Right Angle Club: 2016
Right Angle Club 2017
Dick Palmer and Bill Dorsey died this year. We will miss them.
For many decades I have hungered to visit Girard College, sitting like the Parthenon on the Acropolis of Girard Avenue, even decorated with colored searchlights after dark. In its very earliest years, the estate of the richest man in America was entrusted to City Council, but the corruption and lack of progress toward stated goals forced modification. Unseemly behavior by political leadership caused the Board of City Trusts to be created with this monumental sum of money devoted to the education of "poor, white, orphan boys". For many decades, to be a member of the Board was the highest honor in the business community, and several large business empires were added to the responsibilities. Girard had the foresight to state in his will that no Pennsylvania property was to be sold, and when the downtown area began to surround Reading Terminal the wisdom became apparent. His farm was made into rental rowhouses of great profitability in South Philadelphia, a hundred million dollars worth of coal was mined in Schuylkill County, and the first Industrial Revolution grew up in the hinterlands in response to the blockades of the War of 1812. Girard's estate was well managed, indeed, was a showpiece of Philadelphia business acumen. He died with the greatest fortune in America, but that was only the beginning of the industrial power of the leaders who really ran Philadelphia. The school for white orphan boys prospered, not merely because of the corpus of the estate. Time wore on, however, and corruption wormed its way into the Board of City Trusts, the neighborhood around the school deteriorated, and Milton Hershey was able to compete for the dwindling supply of orphans with the benefit of Girard's mistakes and successes, in his own orphanage near Harrisburg. Finally, the great migration of black people from the South took over the electoral dominance of the city to the point of dominating the courts and politics, and black girls now outnumber white boys by a considerable number in the school. Some members of the Board have spent some time in prison, but most of the scandal attached to running an orphanage has migrated to the Milton Hershey School.

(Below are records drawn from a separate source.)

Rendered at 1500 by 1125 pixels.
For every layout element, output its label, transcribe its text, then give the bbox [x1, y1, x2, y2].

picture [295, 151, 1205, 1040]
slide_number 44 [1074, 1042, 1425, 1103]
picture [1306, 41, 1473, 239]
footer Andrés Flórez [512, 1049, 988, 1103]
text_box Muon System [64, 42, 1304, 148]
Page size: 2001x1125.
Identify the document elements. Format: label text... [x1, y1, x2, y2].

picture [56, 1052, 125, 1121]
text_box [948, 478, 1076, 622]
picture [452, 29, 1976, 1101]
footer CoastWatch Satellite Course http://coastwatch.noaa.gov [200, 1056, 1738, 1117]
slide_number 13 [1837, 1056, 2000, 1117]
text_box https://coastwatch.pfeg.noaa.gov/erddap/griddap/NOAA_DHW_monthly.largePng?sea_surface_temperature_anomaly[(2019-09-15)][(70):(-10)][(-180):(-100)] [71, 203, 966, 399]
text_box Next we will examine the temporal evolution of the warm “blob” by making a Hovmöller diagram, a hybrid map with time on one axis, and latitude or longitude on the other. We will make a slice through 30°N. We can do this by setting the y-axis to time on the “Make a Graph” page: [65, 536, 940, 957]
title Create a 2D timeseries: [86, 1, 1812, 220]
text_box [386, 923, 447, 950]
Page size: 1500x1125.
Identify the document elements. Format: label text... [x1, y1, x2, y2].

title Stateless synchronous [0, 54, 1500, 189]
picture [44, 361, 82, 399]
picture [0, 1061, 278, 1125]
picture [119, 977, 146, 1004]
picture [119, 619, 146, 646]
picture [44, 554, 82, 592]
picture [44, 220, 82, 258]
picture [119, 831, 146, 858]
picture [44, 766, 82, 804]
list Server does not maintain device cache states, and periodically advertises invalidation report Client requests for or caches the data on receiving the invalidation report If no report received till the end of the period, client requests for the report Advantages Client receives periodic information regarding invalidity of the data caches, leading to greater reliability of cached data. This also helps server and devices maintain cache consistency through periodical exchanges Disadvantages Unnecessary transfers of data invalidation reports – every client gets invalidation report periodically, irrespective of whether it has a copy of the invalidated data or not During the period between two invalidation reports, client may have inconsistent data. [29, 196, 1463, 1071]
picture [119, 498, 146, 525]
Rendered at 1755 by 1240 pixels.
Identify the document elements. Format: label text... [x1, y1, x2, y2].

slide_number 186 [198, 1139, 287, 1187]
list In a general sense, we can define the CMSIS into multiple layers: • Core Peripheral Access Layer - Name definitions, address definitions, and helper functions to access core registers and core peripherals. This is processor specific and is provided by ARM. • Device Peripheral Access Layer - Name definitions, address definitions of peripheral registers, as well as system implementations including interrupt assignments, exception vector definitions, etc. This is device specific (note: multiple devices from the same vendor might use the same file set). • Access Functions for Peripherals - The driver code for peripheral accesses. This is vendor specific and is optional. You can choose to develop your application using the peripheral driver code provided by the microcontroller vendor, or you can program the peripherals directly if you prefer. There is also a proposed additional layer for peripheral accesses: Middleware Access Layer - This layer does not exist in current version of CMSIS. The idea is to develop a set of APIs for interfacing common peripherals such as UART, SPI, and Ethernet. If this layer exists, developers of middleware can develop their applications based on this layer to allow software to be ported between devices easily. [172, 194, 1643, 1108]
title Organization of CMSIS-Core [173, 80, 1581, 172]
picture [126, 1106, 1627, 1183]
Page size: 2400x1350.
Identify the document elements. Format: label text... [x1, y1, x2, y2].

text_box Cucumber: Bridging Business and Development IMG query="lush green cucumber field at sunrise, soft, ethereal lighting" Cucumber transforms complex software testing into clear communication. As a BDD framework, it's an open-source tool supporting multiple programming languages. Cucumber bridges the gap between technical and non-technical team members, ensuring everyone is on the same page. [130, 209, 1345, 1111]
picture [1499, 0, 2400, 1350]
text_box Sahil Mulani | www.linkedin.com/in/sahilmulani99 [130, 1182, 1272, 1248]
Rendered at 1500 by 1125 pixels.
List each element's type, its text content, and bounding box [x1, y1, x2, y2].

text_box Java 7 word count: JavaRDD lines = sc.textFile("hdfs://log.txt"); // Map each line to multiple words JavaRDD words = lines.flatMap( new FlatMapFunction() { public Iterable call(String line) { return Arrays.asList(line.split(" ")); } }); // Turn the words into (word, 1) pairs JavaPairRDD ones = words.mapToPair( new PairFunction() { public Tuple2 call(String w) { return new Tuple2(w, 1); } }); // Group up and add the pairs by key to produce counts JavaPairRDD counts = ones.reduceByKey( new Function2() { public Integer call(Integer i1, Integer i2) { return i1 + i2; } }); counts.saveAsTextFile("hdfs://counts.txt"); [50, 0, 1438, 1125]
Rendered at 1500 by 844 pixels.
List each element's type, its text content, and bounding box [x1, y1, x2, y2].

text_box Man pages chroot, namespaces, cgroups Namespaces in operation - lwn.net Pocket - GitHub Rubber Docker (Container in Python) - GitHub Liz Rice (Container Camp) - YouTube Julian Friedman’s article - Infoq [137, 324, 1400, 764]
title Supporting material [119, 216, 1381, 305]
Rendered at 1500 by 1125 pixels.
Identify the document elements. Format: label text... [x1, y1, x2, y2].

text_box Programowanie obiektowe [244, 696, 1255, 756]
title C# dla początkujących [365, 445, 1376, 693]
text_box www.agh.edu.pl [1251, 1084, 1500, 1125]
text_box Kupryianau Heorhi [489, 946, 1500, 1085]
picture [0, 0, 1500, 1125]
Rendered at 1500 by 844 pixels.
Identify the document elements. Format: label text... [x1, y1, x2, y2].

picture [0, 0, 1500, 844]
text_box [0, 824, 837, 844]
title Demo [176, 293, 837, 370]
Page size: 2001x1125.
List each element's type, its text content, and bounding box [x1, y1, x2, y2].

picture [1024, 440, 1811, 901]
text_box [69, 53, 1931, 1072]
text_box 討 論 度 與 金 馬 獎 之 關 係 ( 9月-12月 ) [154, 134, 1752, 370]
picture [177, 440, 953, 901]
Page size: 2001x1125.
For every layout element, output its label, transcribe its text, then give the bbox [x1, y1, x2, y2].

It is my understanding that the wall surrounding the school was considered to be entirely too high, so they tell me half of the stonewall is buried beneath the ground, to conform to the donor's wishes about height, but also to remain a more reasonable height on the outside. Girard also provided that no ordained minister should set foot within the walls, a provision which greatly discomfited the religion department. An old gentleman named Mr. Witherbee was once my patient and told me he refused his diploma at the Harvard Divinity School graduation ceremonies and spent the rest of his life teaching Religion at Girard College after the School found he had perfect credentials for the job but lacked the stain of ordination. The President of the Dallas Federal Reserve was once a student at Girard, as was the President of the Insurance Company of North America when it was the largest casualty company in the business. Daniel Webster was engaged to represent the College in Court while he was still in the Senate. I'm told that the boys were dressed by Brooks Brothers, and on and on. I'm also told the new managers of the Board of City Trusts ran down the endowment considerably.
Well, I finally got a chance to see the inside of Girard College, when the Shakspere Society held its annual dinner there, and it is indeed everything it was reputed to be. The Society was in black tie, having cocktails on the portico of what looked like an exact replica of the Parthenon, wafted by spring breezes and later bathed in spotlights, just like the real Parthenon in Athens. There were real guards at the gates. Dinner was superb, held in the main library, beneath a 48-step marble staircase to the second-floor exhibition halls, overseen by a curator, and filled with Chinese porcelains, leather carriages, towering bookcases, and the like. The place was immaculate, and the staircases so wide you could climb dizzying heights without getting dizzy if you stayed close to the wall. No white orphan boys in evidence, however. And for that matter, no black girls, either. Looking out at Girard Avenue, you can see a splendid avenue stretching to the casinos at the far end. And the trees were so tall, you couldn't see what was behind them.